Lost and Found has been going for over 25 years. I don’t see your point there either. A station keeps a show for 2 weeks so you don’t have to listen in real time. You want it up there forever? Or else it’s the end of art as we know it? It’s just a radio show.

For me in the internet era I have collected immense amounts of music and interviews, live shows that I was at, tv themes, song poems, 365 days, comedy, the howard Stern show from 9/11/01, and loads of other items.

I do have my doubts too about what happens when there is a generation that doesn’t have any scarcity or romance to their musical impulse. No decision about which record to buy that week, no waiting for hours to hear your favorite song on the AM.

But you haven’t addressed the validity of my “death spiral” statement. You have defined musical passion and serendipity out of the equation.

Many many musical acts over the last 100 years are being looked at much more favorably than in their release year.

Gram Parsons, Syd Barrett, Black Sabbath, Nick Drake, Tom Waits, Big Star, Velvets, ad infinitum. Pop music from their eras has come and gone. Those have returned.

“The Blues” as a genre is something that would be unrecognizable to citizens of the 20s or 30s, black or white. Robert Johnson is a modern conception. He barely existed when he was alive. No influence at all on music, until Eric Clapton and Mick Jaggers era. Those black performers were encouraged to 'sing those blues" in the studio by white label owners. They probably played just as much pop, hokum, folk and old time material in their shows. (I’m cribbing from “Escaping the Delta” by Elijah Wald here).

Anyway I didn’t mean look up as look back necessarily.

I think with this conversation I’m defending a different thesis than my original, with which people do not seem to have radically disagreed. But since it’s interesting, I’m happy to discuss it with an intelligent poster such as yourself.

The point is actually that those reviews mostly don’t exist any more, at least not in a form that is easily accessible. A ton of old web content disappears every year.

I agree that an amazing amount of stuff is up on YouTube right now, and stuff I looked for a couple years ago and couldn’t find I can now. Keep in mind, however, that this stuff tends to be the music that was actually released by record companies and achieved some level of recognition in its time. Tends. As we progress further into the hobbyist era of music, I should think more and more stuff will be simply be lost.

Analogously, is anyone curating all the small print runs of poetry, the chapbooks, hell even some of the would-be-major collections of new poetry from the 1950s onward? Hell no, no one cares. (I have [had?] this collection of new poetry from the early 70s called “New Voices” (IIRC) that is pumping up these new, mostly young poets. I have googled some names and (again, IIRC, this was years ago), there was no sign of them any more. A couple of the poems are actually quite good IMO. It’s the kind of nicely produced book that probably had some meaning back in 1972 but none now. No one is curating this stuff. Another example would be James Carroll, who became a famous writer but was once a priest writing poetry. Books produced in beautiful full color. I have “Elements of Hope”–really good stuff. My friend even met him at a signing, and the guy himself basically doesn’t care about his own poetry. My friend complimented him, and he said, “Thank you, you honor me.” It’s a subtle thing, but it as if he appreciated the compliment on the poetry but didn’t consider it in the realm of his current life…)
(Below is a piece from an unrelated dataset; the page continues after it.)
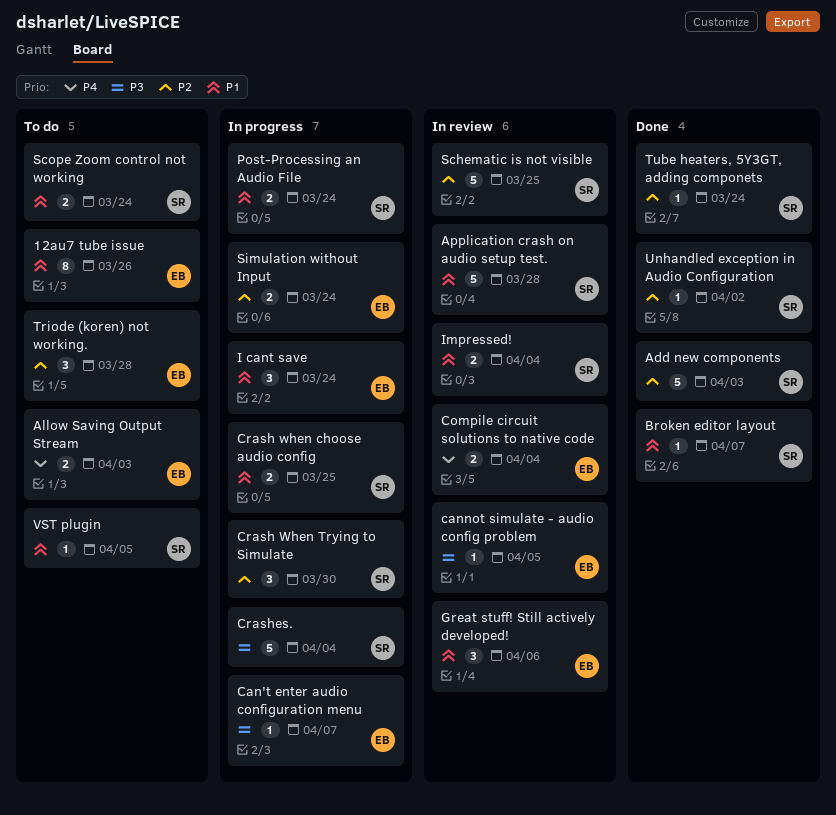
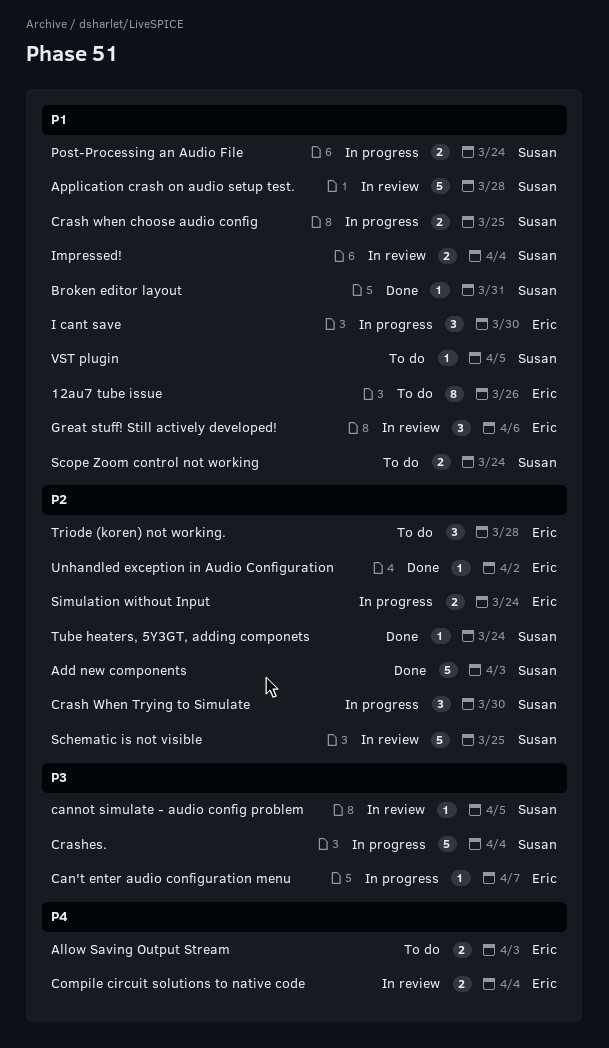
Broken editor layout, due: Apr 7 -> Mar 31
cannot simulate - audio config problem, owner: Eric -> Susan
I cant save, due: Mar 24 -> Mar 30
Unhandled exception in Audio Configuration, owner: Susan -> Eric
BTW, we should not assume that every culture is as good as curating its music as the US. The vast, vast majority of Japanese records were never re-released on CD, and it is much harder to find stuff up on YouTube that is obscure.
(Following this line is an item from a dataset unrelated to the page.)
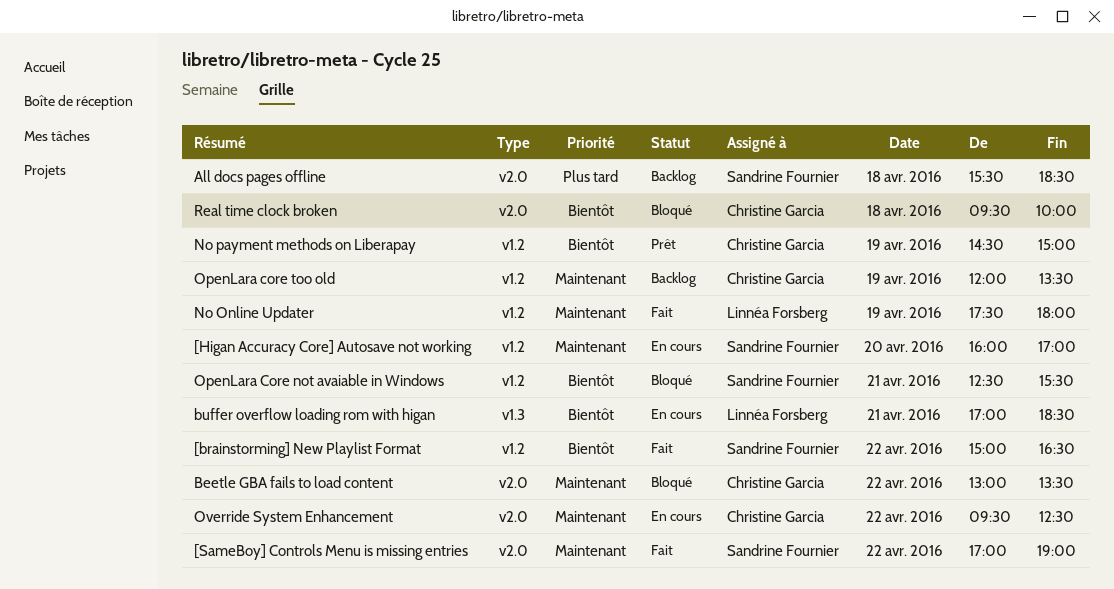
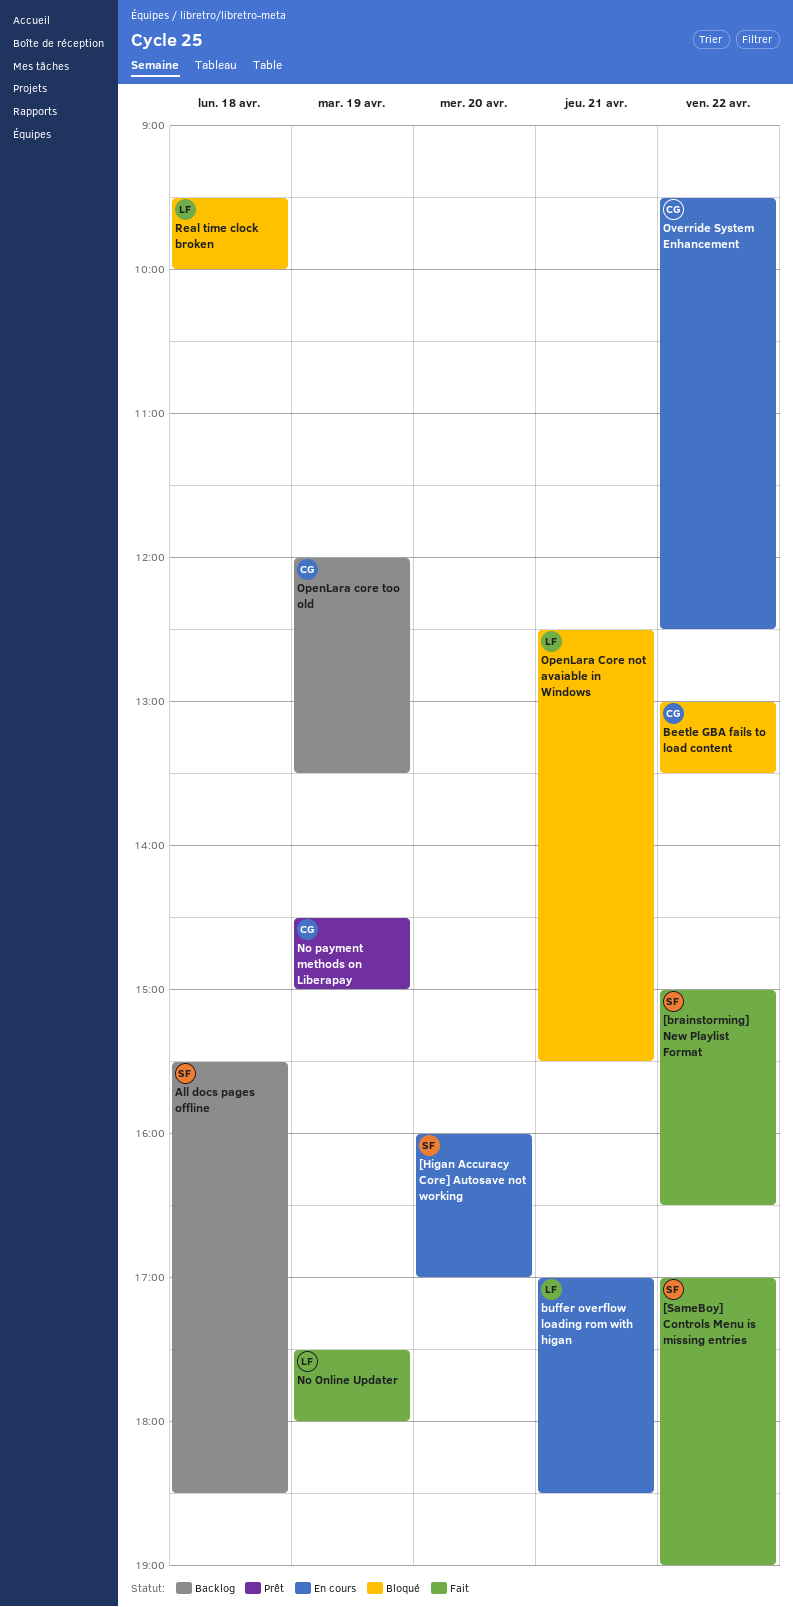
OpenLara Core not avaiable in Windows, owner: Sandrine Fournier -> Linnéa Forsberg
Real time clock broken, owner: Christine Garcia -> Linnéa Forsberg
I am merely pointing out that I don’t share your confidence that everything of value will be preserved. It sounds like a good radio show, but it doesn’t keep the files up for more than 2 weeks. I regularly see songs I put in my YouTube “Favorites” disappearing as well.
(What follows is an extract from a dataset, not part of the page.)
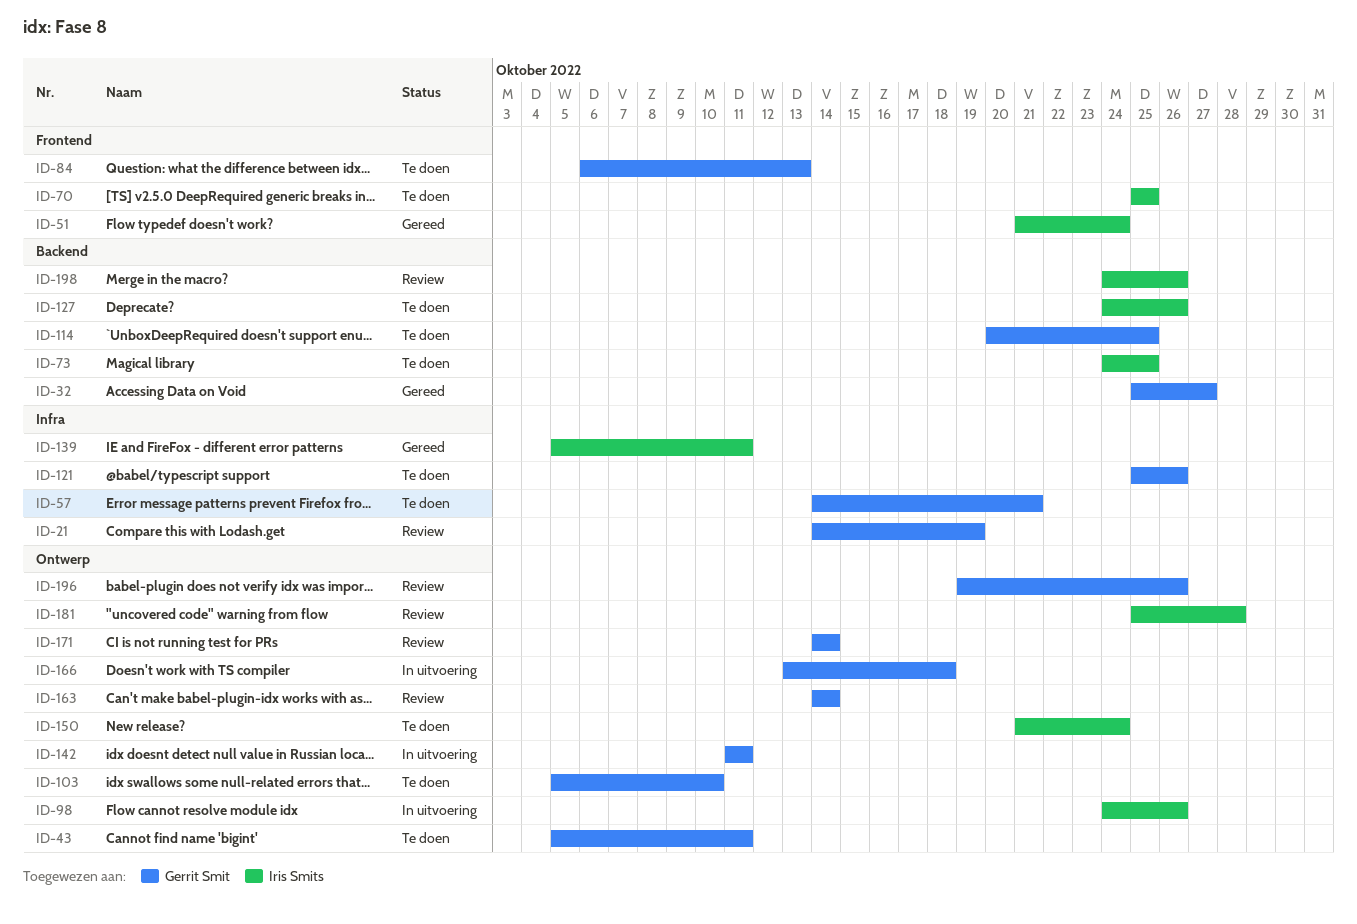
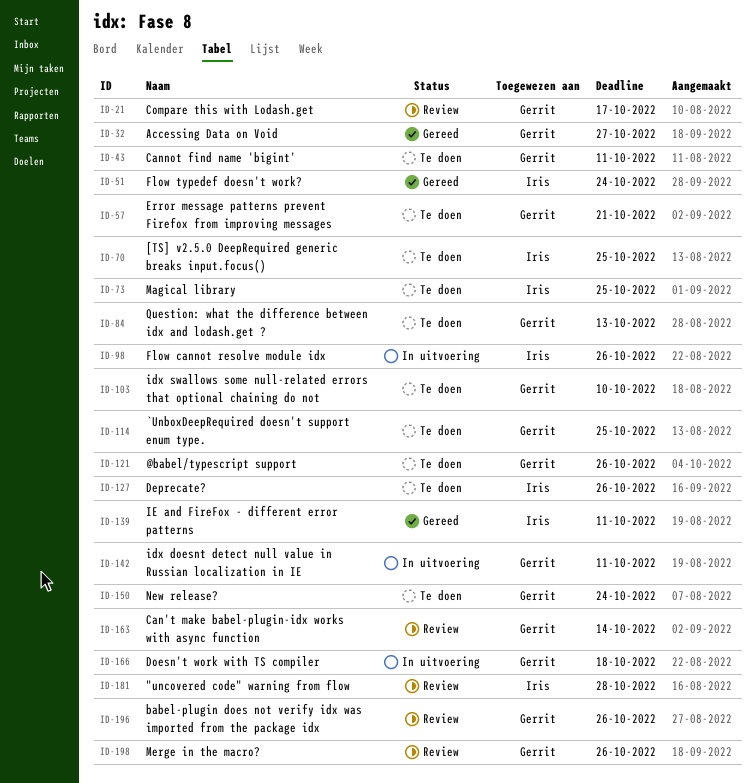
ID-21, due: Oct 19 -> Oct 17
ID-150, owner: Iris Smits -> Gerrit Smit
ID-171: present -> none
ID-198, owner: Iris Smits -> Gerrit Smit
Yeah, there is the whole “skin in the game factor”: people not valuing what they don’t have to pay for, either in money or effort.

Perhaps you could restate it. I thought you were extrapolating from my own position to show its weaknesses instead of making an original thesis.

Fair point. And people will love music 200 years from now. If new music were never created, I think the mining of the past would continue and deepen until every damn track was known, cataloged, and rated for the convenience of future generations. But I don’t think this will happen in a future of nigh-infinite music production (i.e., the present but more distant from the era of prestige and limitations in music).

I don’t think this is true of the 20s and 30s. “Race records” clearly sold well.

This seems to be true of Blind Willie McTell, one of my favorites, based on his recordings. Not sure about Robert Johnson. His complete works, two CDs worth, is all blues.

Anyhow, I don’t know what’s going to happen in the future. I am merely emphasizing that it will probably not be like the past. I think people in the 19th century would be very surprised that 100% of the stage plays from their era would be (justifiably) considered worthless not long after the close of the century; that the best-selling poet of the century, Longfellow, would be considered a joke (with Evangeline not considered a timeless classic); that the big men of letters like James Russell Lowell and John Greenleaf Whittier would fade into obscurity; that only two American poets from the century would be considered any good (Whitman and Dickinson, with only a handful of other poems by others thought of as worthwhile); and so on. But their likely hunches on other things, such as the enduring popularity of Dickens, would be right.